Today Mongolia is a U.S. ally that has committed troops to Afghanistan and Iraq. Friendship with the United States has brought the nation benefits, including a five-year $285 million MCC compact, signed last fall by Mr. Bush and his Mongolian counterpart, Nambaryn Enkhbayar.

But there are worrying signs that the country's rulers are starting to again take cues from their immediate neighbors. By the MCC's own scorecard for the country, Mongolia has declined in virtually all its indicators in recent years, reflecting a rapidly deteriorating investment and governance climate.

What has triggered this democracy's downward spiral? Recent discoveries of copper, gold and other valuable natural resources seem to play a role.

These discoveries have transformed the political landscape in the country in the few short years since Mongolia was named eligible for MCA funds in 2004. Ruling elites are eager to seize these resources for themselves. The governing ex-communist Mongolian People's Revolutionary Party (MPRP) now threatens to break the country's binding contracts with private companies under the nation's Mineral Law.

In other cases the MPRP has simply refused to move projects along that are important to the country's economic well-being. Mongolian politicians eager to jettison the rule of law are betting that populist appeals to nationalism might be the wave to ride to the elections scheduled for June.

In a series of moves straight out of the playbook of Vladimir Putin's recentralization program in Russia, the Mongolian government first slapped a staggering 68 percent windfall profits tax on holders of the copper- and gold-mining licenses previously granted.

Then it has pressured investors to "offer" it shares in their operations and other inducements. It pressured the Toronto-based Centerra's Boroo Gold to renegotiate certain terms in the longstanding stability agreement it first negotiated in 2002 and has demanded 100 percent of a large coal-mining project. Other firms like Canada's Ivanhoe Mines and the Anglo-Australian Rio Tinto Group, which negotiated new agreements with the government last year, have nonetheless found their deals have not been ratified as the politicians dithered, seeking marginal financial and electoral advantages.

Some analysts fear that behind it all is a not-especially-subtle attempt to wear down the international investors — the suspended operations of the two firms just mentioned are costing them up to $40 million per month — and, once they withdraw, to turn things over to the MPRP's old friends in Moscow. The Russian government already owns a 49 percent stake in Mongolia's largest existing mine, a Soviet-era development.

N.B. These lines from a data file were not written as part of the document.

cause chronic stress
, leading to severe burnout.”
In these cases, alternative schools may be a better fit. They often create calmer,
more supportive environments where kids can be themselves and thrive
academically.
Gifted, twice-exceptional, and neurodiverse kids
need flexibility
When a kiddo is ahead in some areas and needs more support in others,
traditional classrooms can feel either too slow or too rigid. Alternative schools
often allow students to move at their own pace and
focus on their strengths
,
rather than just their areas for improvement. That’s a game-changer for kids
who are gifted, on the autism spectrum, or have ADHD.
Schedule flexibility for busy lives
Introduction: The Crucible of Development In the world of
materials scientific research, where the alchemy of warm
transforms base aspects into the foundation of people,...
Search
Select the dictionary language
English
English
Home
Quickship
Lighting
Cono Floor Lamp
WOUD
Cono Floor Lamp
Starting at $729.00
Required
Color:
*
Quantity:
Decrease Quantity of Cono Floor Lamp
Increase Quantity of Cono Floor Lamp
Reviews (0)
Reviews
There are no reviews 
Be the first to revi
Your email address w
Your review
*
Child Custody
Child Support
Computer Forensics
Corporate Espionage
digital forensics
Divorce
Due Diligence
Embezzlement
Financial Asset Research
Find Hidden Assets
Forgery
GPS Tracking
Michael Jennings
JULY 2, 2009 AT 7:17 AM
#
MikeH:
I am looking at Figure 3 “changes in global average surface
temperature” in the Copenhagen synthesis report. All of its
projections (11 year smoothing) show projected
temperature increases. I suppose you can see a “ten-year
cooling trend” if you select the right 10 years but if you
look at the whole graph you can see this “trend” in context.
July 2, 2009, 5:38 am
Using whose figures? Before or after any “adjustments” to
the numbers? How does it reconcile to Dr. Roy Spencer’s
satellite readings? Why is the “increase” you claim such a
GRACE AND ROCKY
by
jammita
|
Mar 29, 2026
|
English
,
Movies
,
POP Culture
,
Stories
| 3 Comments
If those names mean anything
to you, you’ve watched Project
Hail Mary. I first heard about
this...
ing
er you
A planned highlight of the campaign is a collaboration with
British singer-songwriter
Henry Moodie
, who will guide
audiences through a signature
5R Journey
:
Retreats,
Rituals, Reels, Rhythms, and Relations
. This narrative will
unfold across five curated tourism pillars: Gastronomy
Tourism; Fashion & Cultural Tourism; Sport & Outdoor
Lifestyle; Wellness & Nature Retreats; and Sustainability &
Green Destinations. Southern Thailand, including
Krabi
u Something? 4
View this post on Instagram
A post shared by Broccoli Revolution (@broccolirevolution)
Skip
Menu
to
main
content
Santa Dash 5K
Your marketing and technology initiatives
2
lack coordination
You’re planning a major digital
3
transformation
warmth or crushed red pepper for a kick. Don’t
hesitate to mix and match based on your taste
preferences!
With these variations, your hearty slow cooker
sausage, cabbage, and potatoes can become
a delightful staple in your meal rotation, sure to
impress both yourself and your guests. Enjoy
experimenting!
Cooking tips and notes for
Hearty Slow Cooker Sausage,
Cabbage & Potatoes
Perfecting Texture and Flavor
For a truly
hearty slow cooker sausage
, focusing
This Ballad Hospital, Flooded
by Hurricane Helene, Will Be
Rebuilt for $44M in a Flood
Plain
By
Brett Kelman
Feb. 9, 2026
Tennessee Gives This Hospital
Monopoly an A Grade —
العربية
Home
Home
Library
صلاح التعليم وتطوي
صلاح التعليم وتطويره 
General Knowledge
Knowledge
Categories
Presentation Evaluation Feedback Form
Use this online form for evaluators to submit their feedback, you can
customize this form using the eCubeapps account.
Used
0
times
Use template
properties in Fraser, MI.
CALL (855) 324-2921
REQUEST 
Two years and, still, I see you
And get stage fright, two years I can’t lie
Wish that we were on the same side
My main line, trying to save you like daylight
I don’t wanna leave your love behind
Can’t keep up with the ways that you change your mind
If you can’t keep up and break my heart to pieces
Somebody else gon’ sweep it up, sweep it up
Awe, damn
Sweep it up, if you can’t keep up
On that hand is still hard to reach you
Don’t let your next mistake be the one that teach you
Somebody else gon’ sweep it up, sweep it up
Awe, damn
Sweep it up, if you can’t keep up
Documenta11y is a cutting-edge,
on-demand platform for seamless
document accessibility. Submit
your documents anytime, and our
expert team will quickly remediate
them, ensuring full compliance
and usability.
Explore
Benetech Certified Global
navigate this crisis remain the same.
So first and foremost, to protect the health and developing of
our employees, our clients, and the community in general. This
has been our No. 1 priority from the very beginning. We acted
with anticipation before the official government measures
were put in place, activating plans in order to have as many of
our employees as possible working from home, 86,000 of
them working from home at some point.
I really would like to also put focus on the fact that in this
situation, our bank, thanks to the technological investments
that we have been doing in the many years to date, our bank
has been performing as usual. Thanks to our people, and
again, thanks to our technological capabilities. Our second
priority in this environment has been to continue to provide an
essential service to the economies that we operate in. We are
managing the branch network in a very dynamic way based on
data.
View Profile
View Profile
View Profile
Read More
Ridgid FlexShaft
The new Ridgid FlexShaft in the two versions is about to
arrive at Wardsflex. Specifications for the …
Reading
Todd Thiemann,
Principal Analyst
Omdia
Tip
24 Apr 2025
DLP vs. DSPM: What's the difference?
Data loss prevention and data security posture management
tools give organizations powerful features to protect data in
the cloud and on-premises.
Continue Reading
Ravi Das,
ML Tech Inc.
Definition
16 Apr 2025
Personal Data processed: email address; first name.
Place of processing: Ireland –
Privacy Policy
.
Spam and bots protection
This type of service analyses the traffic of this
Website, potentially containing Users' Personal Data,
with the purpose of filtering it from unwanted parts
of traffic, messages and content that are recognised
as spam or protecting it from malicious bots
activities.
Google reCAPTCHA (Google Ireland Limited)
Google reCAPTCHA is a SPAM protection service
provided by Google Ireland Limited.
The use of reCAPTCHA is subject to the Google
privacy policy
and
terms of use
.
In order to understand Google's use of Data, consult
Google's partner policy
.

More than $180 million in MCA funds is budgeted for improving Mongolia's rail system. It would be both ironic and tragic if this U.S. aid creates an infrastructure which makes it easier to not just haul minerals to Mr. Putin's Russia or Communist China, but to leave ordinary Mongolians on the platform, missing the chance to break out the trap of bad governance and poverty. Indeed, the stalled capital investment by the mining sector alone would roughly equal the country's entire GDP.

Russia again is flexing its muscles on the world stage and trying to reassert its traditional spheres of influence. Already, the U.S. has lost the foothold it had secured after September 11, 2001, in the former Soviet Central Asian republics. The Shanghai Cooperation Organization — a regional group led by Moscow and Beijing in which Mongolia was the first country to be accorded observer status while the U.S. application was rejected — is increasingly looking like an anti-American bloc.

The United States should not sit by idly while all this happens. And if America is destined to lose Mongolia as a partner, we certainly shouldn't shovel hundreds of millions of taxpayers' dollars there as the Mongolian government thumbs its nose at the very principles underlying the MCA.

If President Bush is serious about bringing in market concepts to transform America's approach to development assistance, the MCC must act more like a prudent investor and, when necessary, be prepared — in something close to real time — to cut off financing when trends go negative.

J. Peter Pham is director of the Nelson Institute for International and Public Affairs at James Madison University in Harrisonburg, Va.